It must be tough, being a contemporary French artist. All that hinterland to cope with. All those mould-breaking forebears who had only to cock a snook at the Académie Française and a new western art movement was created for them. Nowadays you can take off all your clothes and run around the City of Light barking like a dog, but no one will take much notice. To make matters worse, here is London, sated with the celebrity of its contemporary artists who have bewitched the market on both sides of the Atlantic, deciding to help Paris out of a cultural cul-de-sac with a huge bespoke celebration of French art.

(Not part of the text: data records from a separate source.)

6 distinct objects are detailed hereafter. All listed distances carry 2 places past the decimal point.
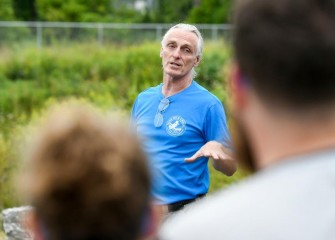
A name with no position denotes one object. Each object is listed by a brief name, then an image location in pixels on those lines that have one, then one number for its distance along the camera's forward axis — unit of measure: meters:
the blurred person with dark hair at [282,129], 2.13
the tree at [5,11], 39.66
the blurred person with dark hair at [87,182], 2.12
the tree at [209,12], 40.19
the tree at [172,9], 44.12
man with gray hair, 6.19
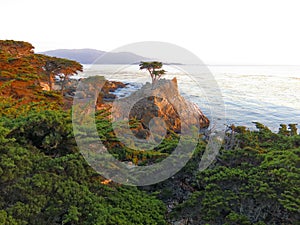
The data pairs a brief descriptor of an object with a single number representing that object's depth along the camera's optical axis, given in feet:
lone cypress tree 84.32
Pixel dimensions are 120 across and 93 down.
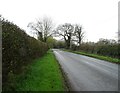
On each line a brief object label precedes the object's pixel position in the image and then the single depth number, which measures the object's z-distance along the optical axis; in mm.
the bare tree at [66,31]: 42887
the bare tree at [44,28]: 34617
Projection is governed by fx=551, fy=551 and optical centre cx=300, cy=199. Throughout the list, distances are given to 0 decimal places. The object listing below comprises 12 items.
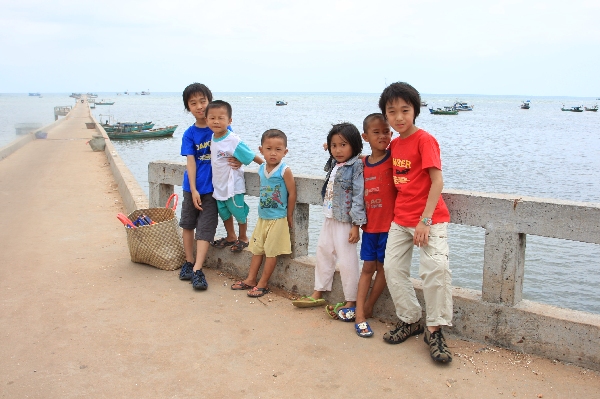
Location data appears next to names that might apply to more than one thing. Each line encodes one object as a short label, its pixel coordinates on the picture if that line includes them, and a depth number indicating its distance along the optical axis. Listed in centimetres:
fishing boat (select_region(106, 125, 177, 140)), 4369
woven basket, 548
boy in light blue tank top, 475
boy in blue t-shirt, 531
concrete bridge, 335
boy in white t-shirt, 510
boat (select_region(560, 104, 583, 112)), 11553
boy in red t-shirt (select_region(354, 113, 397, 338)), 411
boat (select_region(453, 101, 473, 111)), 11172
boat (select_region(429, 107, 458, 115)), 9325
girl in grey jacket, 424
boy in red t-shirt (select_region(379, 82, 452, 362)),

Paris Calling seems a bit like that: the well-attended British art world deciding to give poor old Paris a bit of a leg-up in the profile stakes. At a press breakfast, the V&A (an institution starting to threaten the mighty Tate as the place for interesting ideas) even rolled out Richard Rogers to cajole us, as if we all needed reminding that Paris was once a city that set art trends.
Lord Rogers told a series of droll tales about designing the Centre Pompidou with Renzo Piano. "After it was built, I was standing outside it in the rain, and a woman with an umbrella passed by," he said. "'What do you think of this building?' she asked me. I told her I was the architect. She immediately hit me with the umbrella."
So, Paris used to be daring and energetic. It still is, say the curators of Paris Calling - and in this season, which runs from June to December this year, select examples of contemporary Parisian art will be brought beyond the périphérique and shown off in venues such as the V&A, Tate Modern, Modern Art Oxford and the Camden Arts Centre.
At the launch, the French curatorial presence seemed unwilling to admit there was anything wrong with the Parisian contemporary art scene. Apart from Swiss-born Marc-Olivier Wahler, that is. "Our artists used to think that to succeed was to succeed in Paris," said the director of the funky Palais de Tokyo. "Switzerland, for example, is too small a country. Artists there need to travel internationally. They don't feel that need in France."
Interestingly, he feels the British and American art scenes have benefited from a national homogeneity that is quite alien to the French, and which is part of the reason a French equivalent has had such difficulty in establishing itself. "Branding objects, and artists, and hype, is the Anglo-Saxon way, whereas in France there is much more questioning, and no consensus about anything." I'm not so sure about this theory. How about the impressionists, and the Fauves, and the Nabis and the cubists, all French-founded art "brands"? Some of these groups even had a manifesto, Monsieur Wahler.
But he insists that French art has been undone by its thoughtfulness. "Everything in France goes through a process of talking and thinking, whereas in New York or London, you can have an idea and just go for it. It's better. It gets things done."